Material for the task:
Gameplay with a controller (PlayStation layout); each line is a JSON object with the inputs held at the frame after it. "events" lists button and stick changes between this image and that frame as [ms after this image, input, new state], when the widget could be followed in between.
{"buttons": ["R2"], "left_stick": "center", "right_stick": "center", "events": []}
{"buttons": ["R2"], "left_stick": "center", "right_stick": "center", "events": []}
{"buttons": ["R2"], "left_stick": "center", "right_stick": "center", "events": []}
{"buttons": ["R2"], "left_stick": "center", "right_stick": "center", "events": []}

Work instruction: Nothing in the material should be left out; output it exactly.

Solution to this exercise:
Gameplay with a controller (PlayStation layout); each line is a JSON object with the inputs held at the frame after it. "events" lists button and stick changes between this image and that frame as [ms after this image, input, new state], when the widget could be followed in between.
{"buttons": ["R2"], "left_stick": "center", "right_stick": "center", "events": []}
{"buttons": ["R2"], "left_stick": "center", "right_stick": "center", "events": []}
{"buttons": ["R2"], "left_stick": "center", "right_stick": "center", "events": []}
{"buttons": ["R2"], "left_stick": "center", "right_stick": "center", "events": []}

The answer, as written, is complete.